## Information shown
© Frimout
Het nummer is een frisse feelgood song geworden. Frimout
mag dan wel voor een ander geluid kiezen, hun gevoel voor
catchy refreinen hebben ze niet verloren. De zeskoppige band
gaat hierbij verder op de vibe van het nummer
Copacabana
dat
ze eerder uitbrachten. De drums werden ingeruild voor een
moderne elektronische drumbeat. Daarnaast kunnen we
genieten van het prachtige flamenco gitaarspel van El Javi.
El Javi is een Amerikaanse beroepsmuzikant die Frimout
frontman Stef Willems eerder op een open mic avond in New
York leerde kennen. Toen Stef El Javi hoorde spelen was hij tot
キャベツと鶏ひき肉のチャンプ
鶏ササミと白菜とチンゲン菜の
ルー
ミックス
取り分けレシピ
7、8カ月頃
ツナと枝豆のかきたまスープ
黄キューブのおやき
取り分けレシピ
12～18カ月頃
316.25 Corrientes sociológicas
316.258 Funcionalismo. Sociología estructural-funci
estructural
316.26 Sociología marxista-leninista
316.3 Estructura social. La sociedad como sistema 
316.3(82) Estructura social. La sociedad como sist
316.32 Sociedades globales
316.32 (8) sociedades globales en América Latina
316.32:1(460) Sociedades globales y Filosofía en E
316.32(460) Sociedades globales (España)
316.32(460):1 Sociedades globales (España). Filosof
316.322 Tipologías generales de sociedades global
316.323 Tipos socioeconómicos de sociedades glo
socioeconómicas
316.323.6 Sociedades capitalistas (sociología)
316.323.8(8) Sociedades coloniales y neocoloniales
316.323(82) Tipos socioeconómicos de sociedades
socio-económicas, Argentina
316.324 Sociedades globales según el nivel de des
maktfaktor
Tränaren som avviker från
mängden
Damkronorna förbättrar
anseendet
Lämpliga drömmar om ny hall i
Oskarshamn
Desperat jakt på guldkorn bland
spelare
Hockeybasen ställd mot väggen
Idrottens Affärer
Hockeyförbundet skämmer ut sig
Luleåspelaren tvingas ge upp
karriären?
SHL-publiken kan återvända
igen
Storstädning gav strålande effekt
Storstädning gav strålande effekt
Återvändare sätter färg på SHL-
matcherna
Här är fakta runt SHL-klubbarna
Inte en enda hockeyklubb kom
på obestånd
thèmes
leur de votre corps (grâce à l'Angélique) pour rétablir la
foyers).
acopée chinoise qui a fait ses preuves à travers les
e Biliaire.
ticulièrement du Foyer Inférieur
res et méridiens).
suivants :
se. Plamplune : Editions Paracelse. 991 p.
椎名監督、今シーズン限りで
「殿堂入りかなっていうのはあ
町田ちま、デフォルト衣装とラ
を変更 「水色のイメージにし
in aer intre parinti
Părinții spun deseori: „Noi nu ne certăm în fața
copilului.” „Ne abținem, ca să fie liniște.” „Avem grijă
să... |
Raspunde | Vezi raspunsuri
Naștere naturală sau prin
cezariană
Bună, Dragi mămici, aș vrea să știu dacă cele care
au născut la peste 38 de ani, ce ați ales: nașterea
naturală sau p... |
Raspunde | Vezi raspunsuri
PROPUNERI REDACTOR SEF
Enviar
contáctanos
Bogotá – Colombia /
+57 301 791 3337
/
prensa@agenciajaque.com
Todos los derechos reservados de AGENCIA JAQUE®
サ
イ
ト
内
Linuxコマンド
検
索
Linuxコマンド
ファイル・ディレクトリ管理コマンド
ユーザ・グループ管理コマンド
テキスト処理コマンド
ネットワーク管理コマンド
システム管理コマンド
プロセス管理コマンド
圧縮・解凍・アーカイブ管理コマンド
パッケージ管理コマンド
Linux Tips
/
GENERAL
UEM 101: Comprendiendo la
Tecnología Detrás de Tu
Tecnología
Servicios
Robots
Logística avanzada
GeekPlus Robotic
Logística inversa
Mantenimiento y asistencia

## What is required
Would you reproduce the entire listing, keeping every line as it is?

## Finished task
© Frimout
Het nummer is een frisse feelgood song geworden. Frimout
mag dan wel voor een ander geluid kiezen, hun gevoel voor
catchy refreinen hebben ze niet verloren. De zeskoppige band
gaat hierbij verder op de vibe van het nummer
Copacabana
dat
ze eerder uitbrachten. De drums werden ingeruild voor een
moderne elektronische drumbeat. Daarnaast kunnen we
genieten van het prachtige flamenco gitaarspel van El Javi.
El Javi is een Amerikaanse beroepsmuzikant die Frimout
frontman Stef Willems eerder op een open mic avond in New
York leerde kennen. Toen Stef El Javi hoorde spelen was hij tot
キャベツと鶏ひき肉のチャンプ
鶏ササミと白菜とチンゲン菜の
ルー
ミックス
取り分けレシピ
7、8カ月頃
ツナと枝豆のかきたまスープ
黄キューブのおやき
取り分けレシピ
12～18カ月頃
316.25 Corrientes sociológicas
316.258 Funcionalismo. Sociología estructural-funci
estructural
316.26 Sociología marxista-leninista
316.3 Estructura social. La sociedad como sistema 
316.3(82) Estructura social. La sociedad como sist
316.32 Sociedades globales
316.32 (8) sociedades globales en América Latina
316.32:1(460) Sociedades globales y Filosofía en E
316.32(460) Sociedades globales (España)
316.32(460):1 Sociedades globales (España). Filosof
316.322 Tipologías generales de sociedades global
316.323 Tipos socioeconómicos de sociedades glo
socioeconómicas
316.323.6 Sociedades capitalistas (sociología)
316.323.8(8) Sociedades coloniales y neocoloniales
316.323(82) Tipos socioeconómicos de sociedades
socio-económicas, Argentina
316.324 Sociedades globales según el nivel de des
maktfaktor
Tränaren som avviker från
mängden
Damkronorna förbättrar
anseendet
Lämpliga drömmar om ny hall i
Oskarshamn
Desperat jakt på guldkorn bland
spelare
Hockeybasen ställd mot väggen
Idrottens Affärer
Hockeyförbundet skämmer ut sig
Luleåspelaren tvingas ge upp
karriären?
SHL-publiken kan återvända
igen
Storstädning gav strålande effekt
Storstädning gav strålande effekt
Återvändare sätter färg på SHL-
matcherna
Här är fakta runt SHL-klubbarna
Inte en enda hockeyklubb kom
på obestånd
thèmes
leur de votre corps (grâce à l'Angélique) pour rétablir la
foyers).
acopée chinoise qui a fait ses preuves à travers les
e Biliaire.
ticulièrement du Foyer Inférieur
res et méridiens).
suivants :
se. Plamplune : Editions Paracelse. 991 p.
椎名監督、今シーズン限りで
「殿堂入りかなっていうのはあ
町田ちま、デフォルト衣装とラ
を変更 「水色のイメージにし
in aer intre parinti
Părinții spun deseori: „Noi nu ne certăm în fața
copilului.” „Ne abținem, ca să fie liniște.” „Avem grijă
să... |
Raspunde | Vezi raspunsuri
Naștere naturală sau prin
cezariană
Bună, Dragi mămici, aș vrea să știu dacă cele care
au născut la peste 38 de ani, ce ați ales: nașterea
naturală sau p... |
Raspunde | Vezi raspunsuri
PROPUNERI REDACTOR SEF
Enviar
contáctanos
Bogotá – Colombia /
+57 301 791 3337
/
prensa@agenciajaque.com
Todos los derechos reservados de AGENCIA JAQUE®
サ
イ
ト
内
Linuxコマンド
検
索
Linuxコマンド
ファイル・ディレクトリ管理コマンド
ユーザ・グループ管理コマンド
テキスト処理コマンド
ネットワーク管理コマンド
システム管理コマンド
プロセス管理コマンド
圧縮・解凍・アーカイブ管理コマンド
パッケージ管理コマンド
Linux Tips
/
GENERAL
UEM 101: Comprendiendo la
Tecnología Detrás de Tu
Tecnología
Servicios
Robots
Logística avanzada
GeekPlus Robotic
Logística inversa
Mantenimiento y asistencia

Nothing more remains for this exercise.